Catholicism and support for the rights of all human beings grew in Poland after communist control ended. According to the report, abortions were legal and widely available in Poland when the communists ruled the country, but things changed when they fell from power. In 1993, parliament passed a law to protect unborn babies from abortions in most cases.
“There was no sexual revolution in Poland. On the contrary, we had a religious renewal, because the mobilisation against the communist regime was associated with religion,” sociologist Katarzyna Zielinska told the news outlet.
And with that change came changes in attitudes among Poles about the value of unborn babies.
Here’s more from the report:
In 1992, 47 percent of Poles believed abortion should be permitted in difficult financial circumstances, according to the CBOS institute.
By 2016, approval was down to 14 percent.
The decrease can be attributed to multiple factors, including the tendency for laws to shape attitudes …
More recent polls indicate that the “devout Catholic country is far from turning pro-choice,” the report continues. These include an October poll by Kantar that found 22 percent support abortion on demand, while 62 percent believe abortion should be legal only in certain cases and 11 percent believe it should be completely illegal.

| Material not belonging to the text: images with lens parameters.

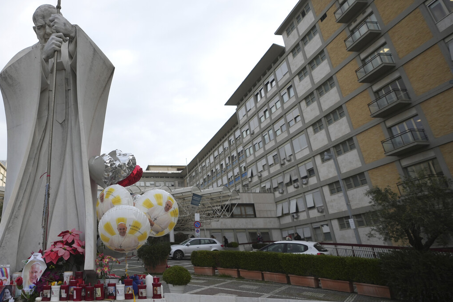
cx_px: 132
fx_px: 315
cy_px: 118
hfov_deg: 68.4
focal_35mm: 25
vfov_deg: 50.9
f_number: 2.8
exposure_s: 1/2000
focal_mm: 16
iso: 400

Another poll by Estymator this fall found 67 percent support the existing law, while only 19 percent want the country to expand abortions.

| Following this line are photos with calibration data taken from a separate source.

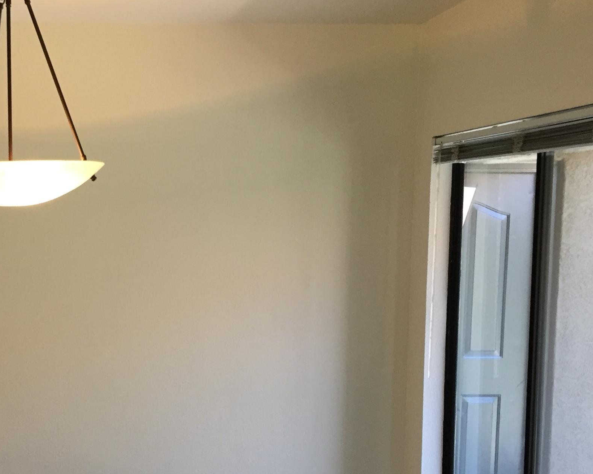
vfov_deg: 27.7
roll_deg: -1.1
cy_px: 356
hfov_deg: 33.5
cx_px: 103
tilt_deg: -6.6
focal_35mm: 54
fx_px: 948
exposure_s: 1/30
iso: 50
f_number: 2.2
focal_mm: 4.15
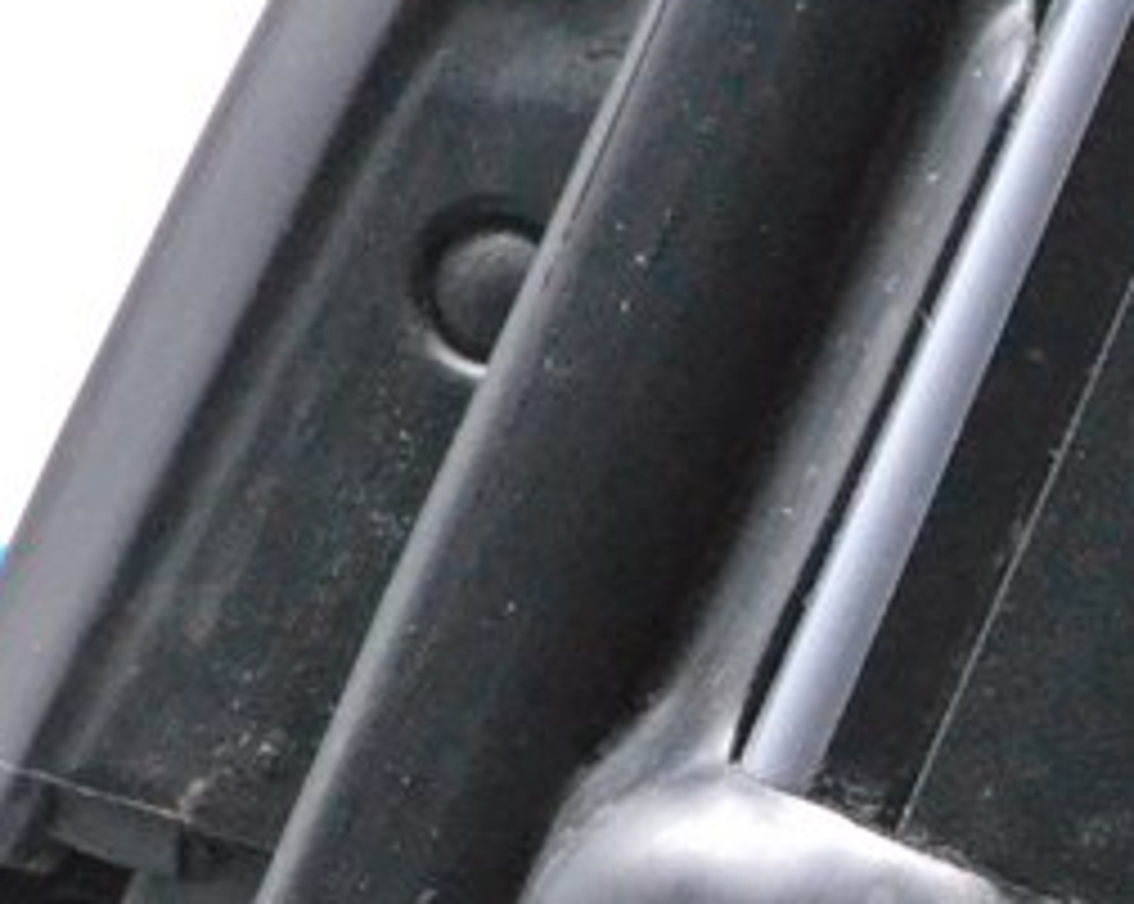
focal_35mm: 315
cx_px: 1768
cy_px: 29
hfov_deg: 6.1
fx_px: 10557
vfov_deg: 4.9
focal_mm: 55
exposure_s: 1/50
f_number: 13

Szostkiewicz, who is sympathetic to the pro-abortion protesters, seemed skeptical that Poland will act on abortion activists’ demands any time soon.

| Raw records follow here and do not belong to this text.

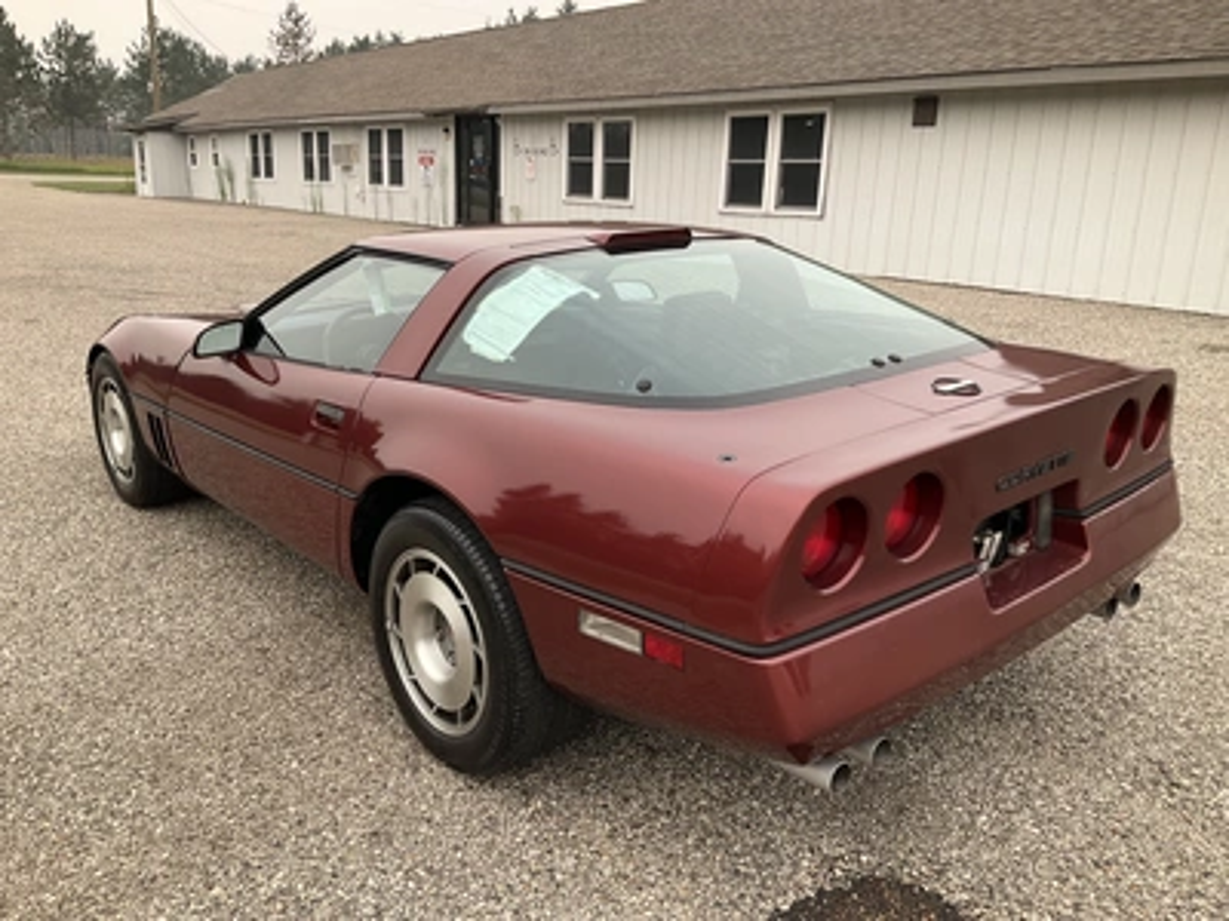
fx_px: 1030
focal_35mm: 29
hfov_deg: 61.7
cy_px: 460
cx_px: 614
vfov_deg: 48.2
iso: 25
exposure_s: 1/370
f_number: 1.8
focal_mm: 3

He said the young pro-abortion movement “will most likely grow in strength, and will have an effect on broader public opinion. But will that happen now or in the near future? I don’t know.”
But pro-life advocates also are active in the country, working to educate people about unborn babies’ value and support them and their families.
“One cannot kill a child for being sick. This is not a fetus, it is a child,” MP Maria Kurowska, of United Poland, told Reuters in October.
Mikolaj Pawlak, the commissioner for child rights in Poland, celebrated after the nation’s high court recognized that it is wrong to discriminate against unborn babies with disabilities.
“The decision of the Constitutional Court declaring eugenic abortion incompatible with the constitution is a victory of life over death,” Pawlak said. “It is a restoration of equal rights for every human being, including those who have not yet been born.”
Polish health officials reported 1,100 abortions in 2019.